# Task brief
Write out the items again line by line, starting with the very first one and stopping after the line that contains "2012–13 / Denver". Leave the pictures out of your answer.

# Data in this exercise
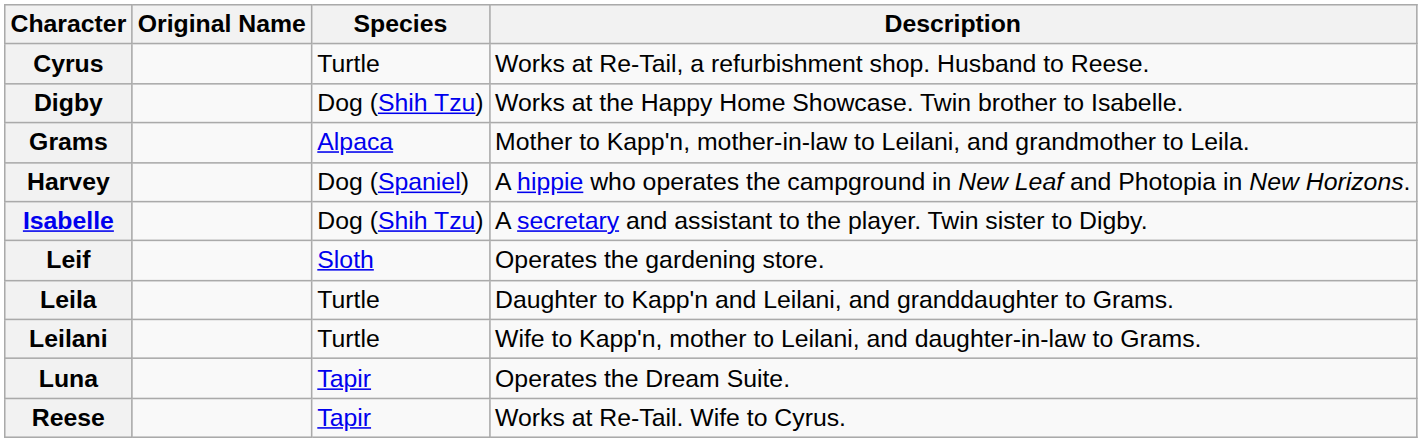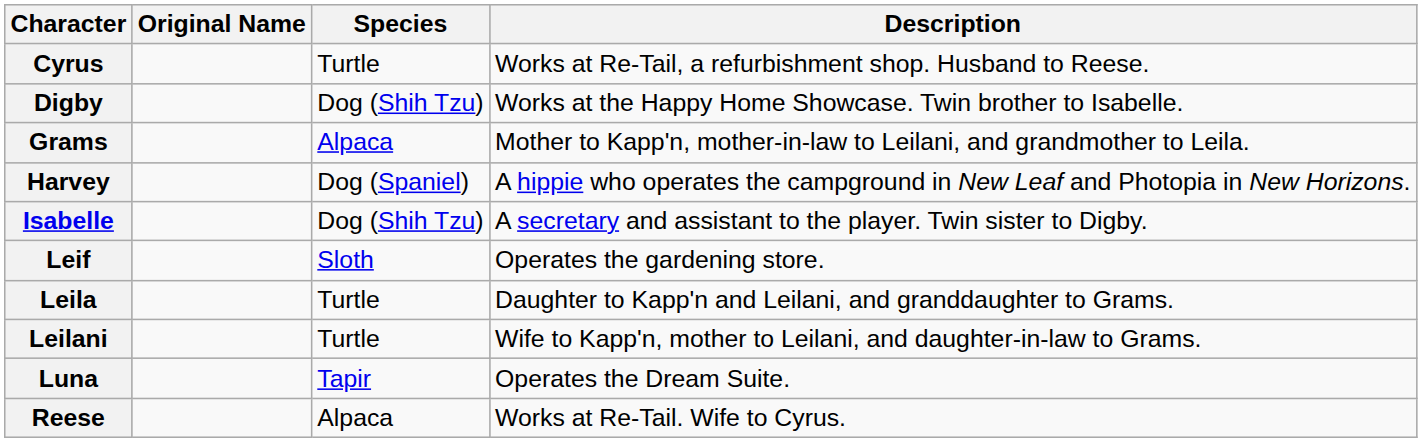Reese | Species: Tapir -> Alpaca
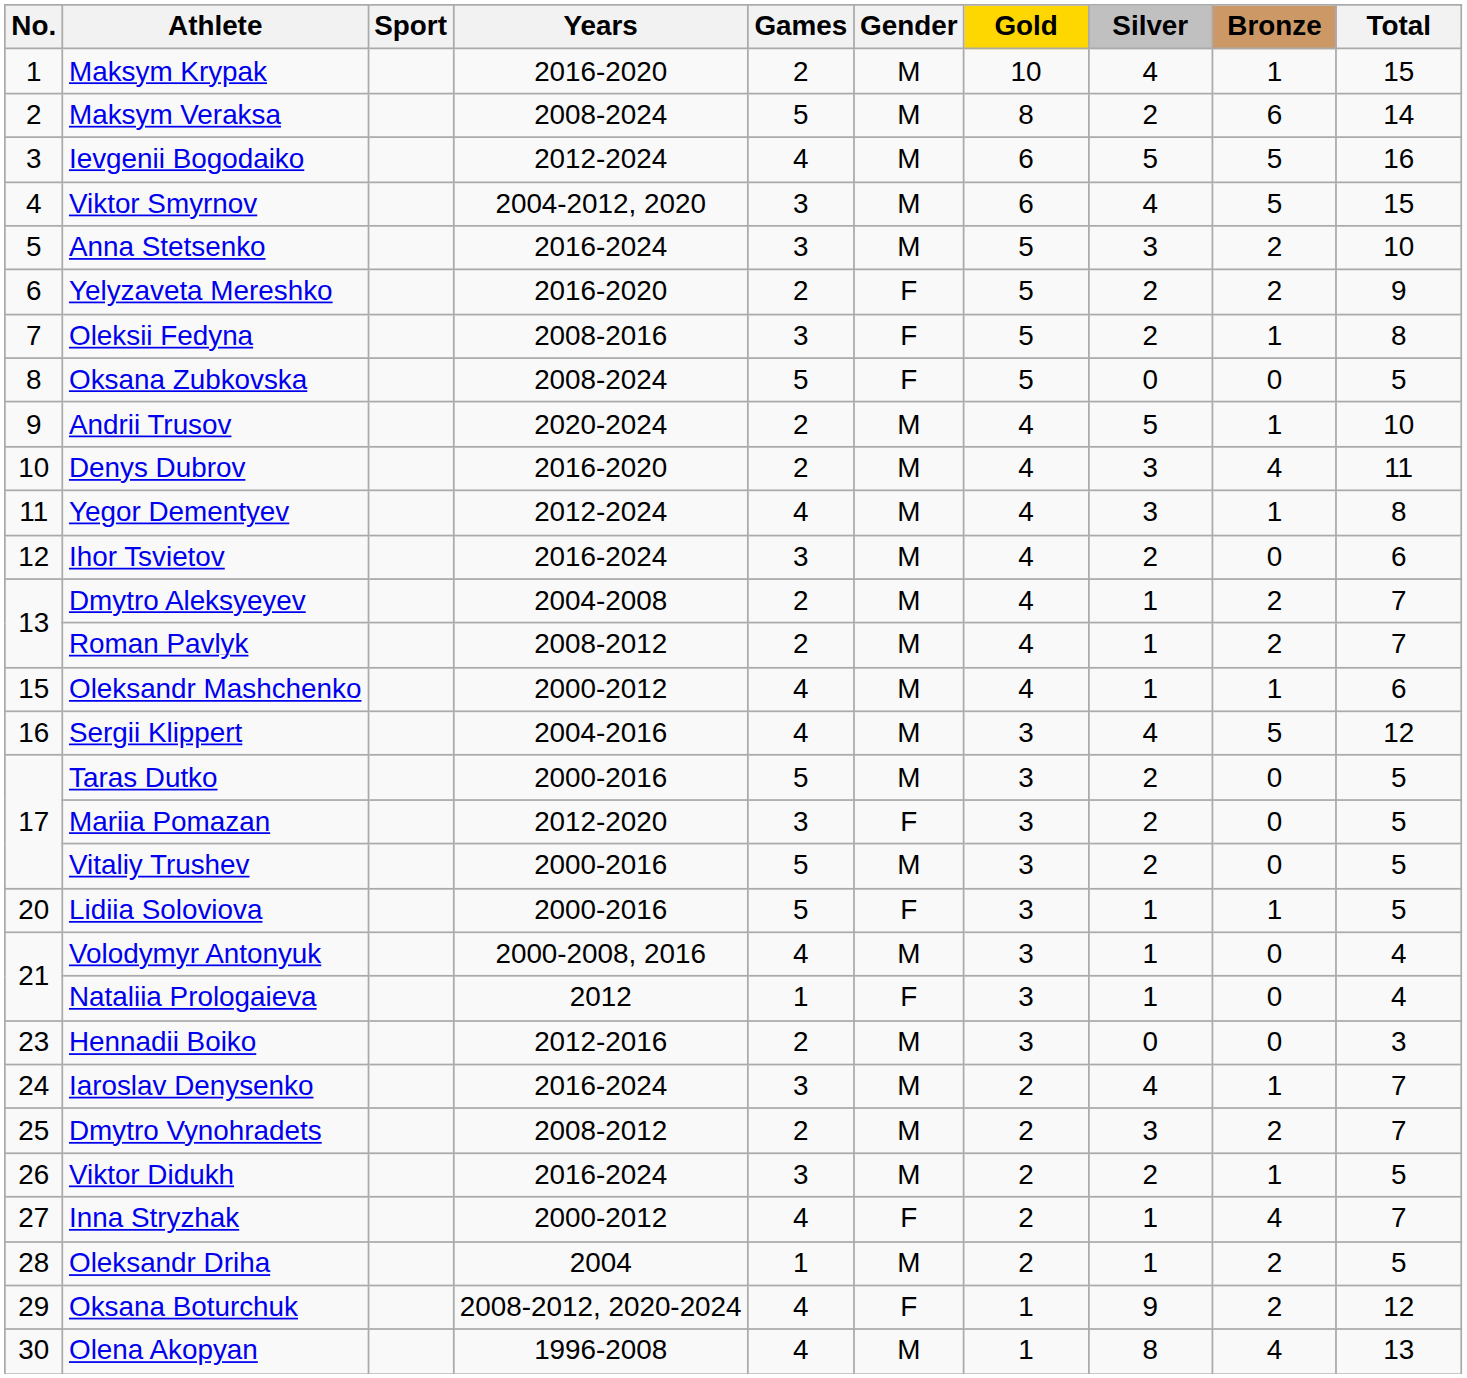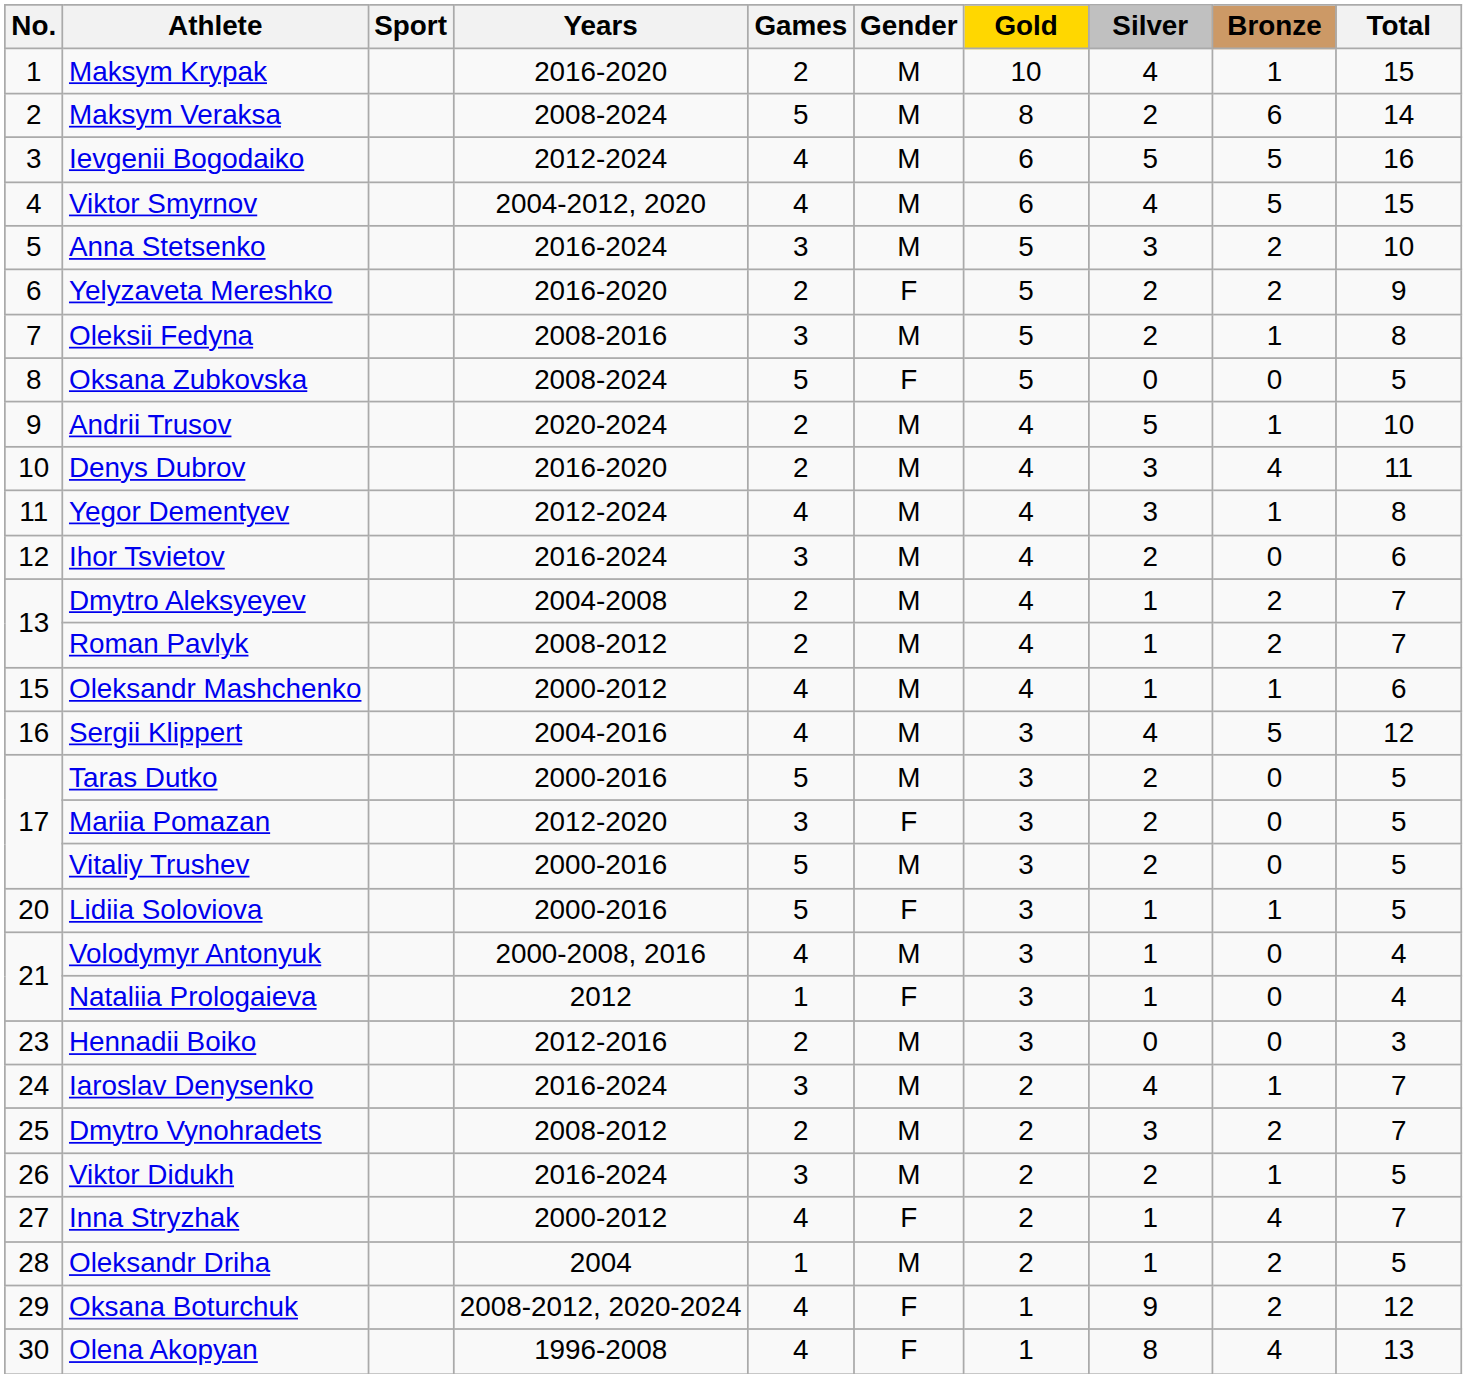Viktor Smyrnov | Games: 3 -> 4
Oleksii Fedyna | Gender: F -> M
Olena Akopyan | Gender: M -> F
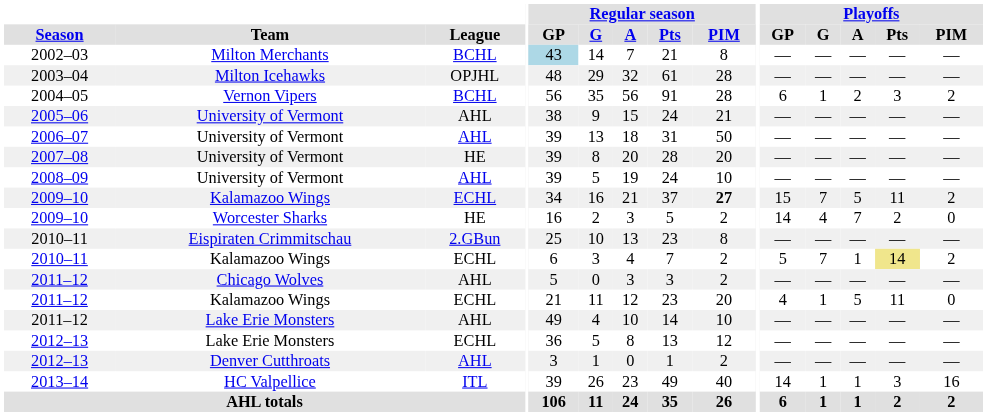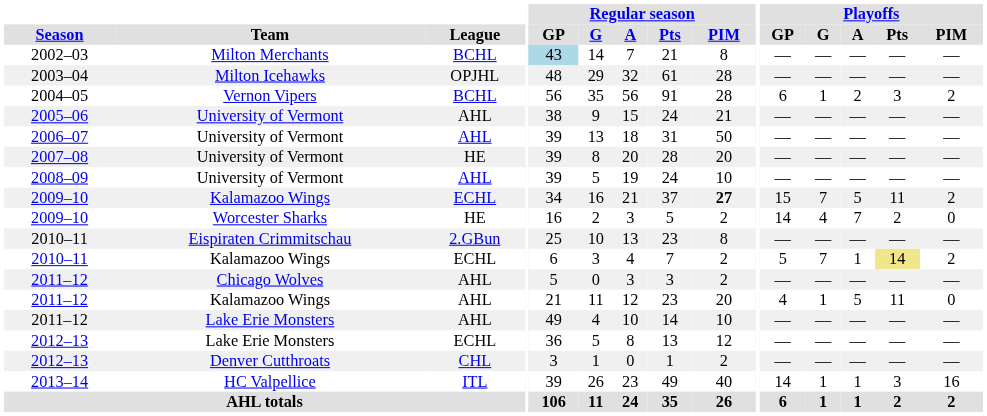2011–12 / Kalamazoo Wings | League: ECHL -> AHL
2012–13 / Denver Cutthroats | League: AHL -> CHL
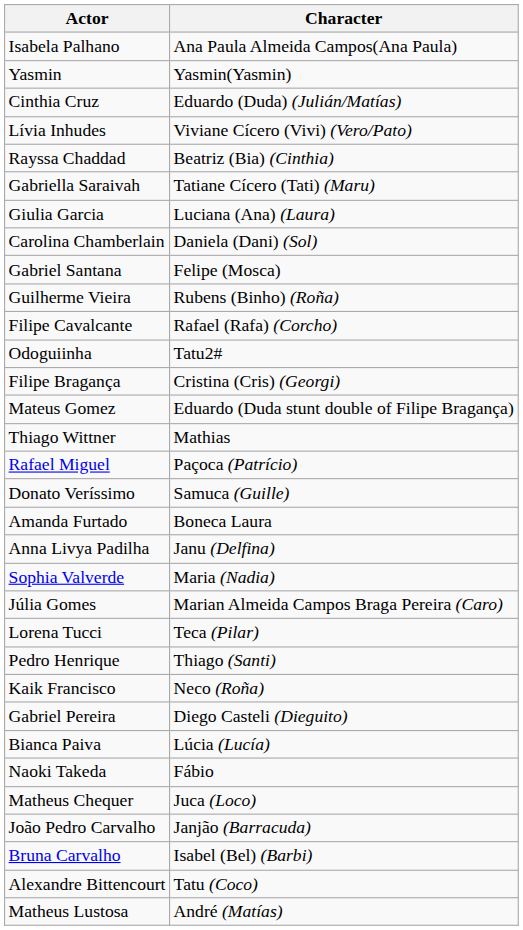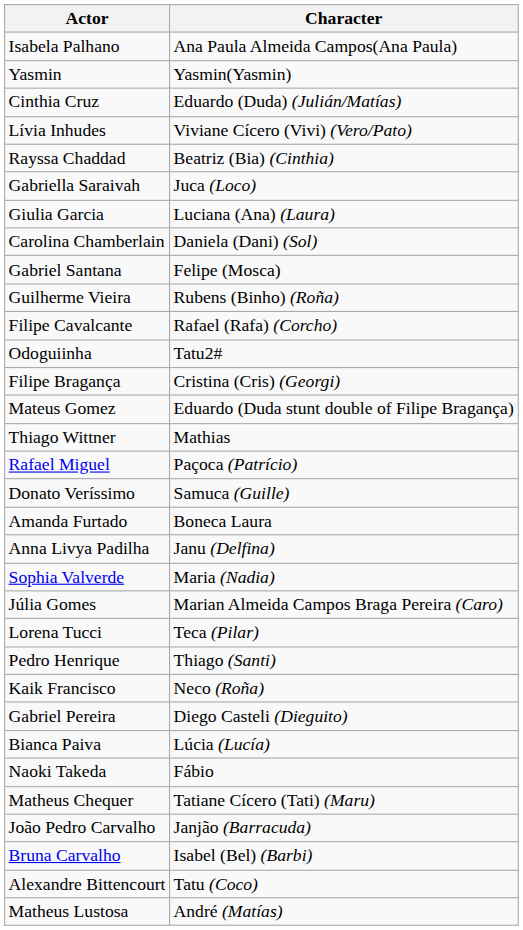Gabriella Saraivah | Character: Tatiane Cícero (Tati) (Maru) -> Juca (Loco)
Matheus Chequer | Character: Juca (Loco) -> Tatiane Cícero (Tati) (Maru)
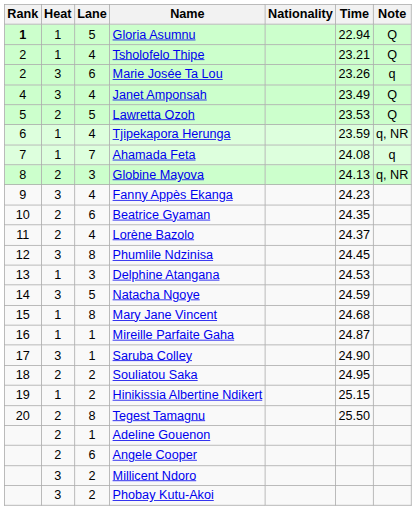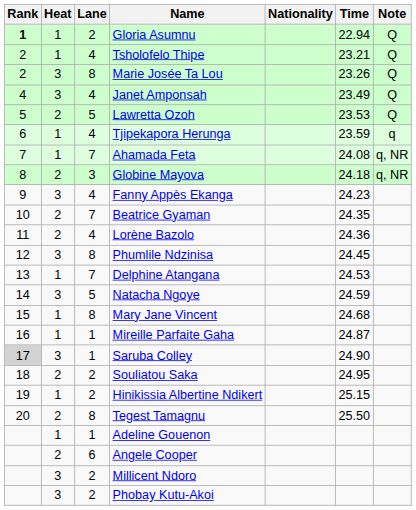Gloria Asumnu | Lane: 5 -> 2
Marie Josée Ta Lou | Lane: 6 -> 8
Marie Josée Ta Lou | Note: q -> Q
Tjipekapora Herunga | Note: q, NR -> q
Ahamada Feta | Note: q -> q, NR
Globine Mayova | Time: 24.13 -> 24.18
Beatrice Gyaman | Lane: 6 -> 7
Lorène Bazolo | Time: 24.37 -> 24.36
Delphine Atangana | Lane: 3 -> 7
Saruba Colley | Rank: no background -> lightgrey background
Adeline Gouenon | Heat: 2 -> 1
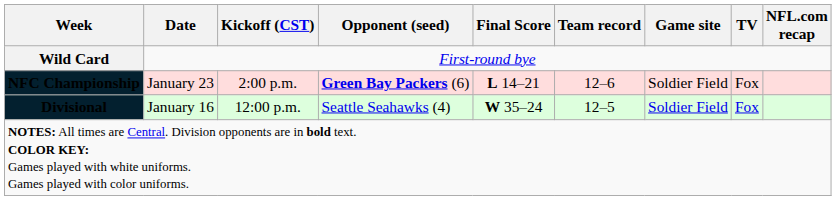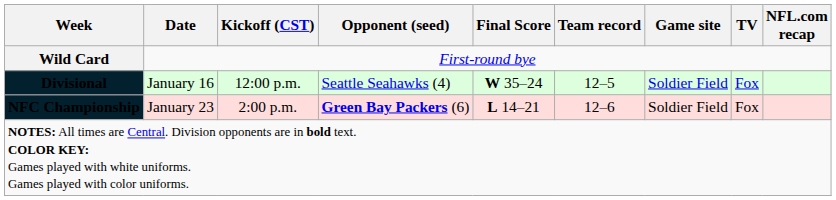rows swapped: Divisional <-> NFC Championship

# Correct answer
Reese | Species: Tapir -> Alpaca
Viktor Smyrnov | Games: 3 -> 4
Oleksii Fedyna | Gender: F -> M
Olena Akopyan | Gender: M -> F
2011–12 / Kalamazoo Wings | League: ECHL -> AHL
2012–13 / Denver Cutthroats | League: AHL -> CHL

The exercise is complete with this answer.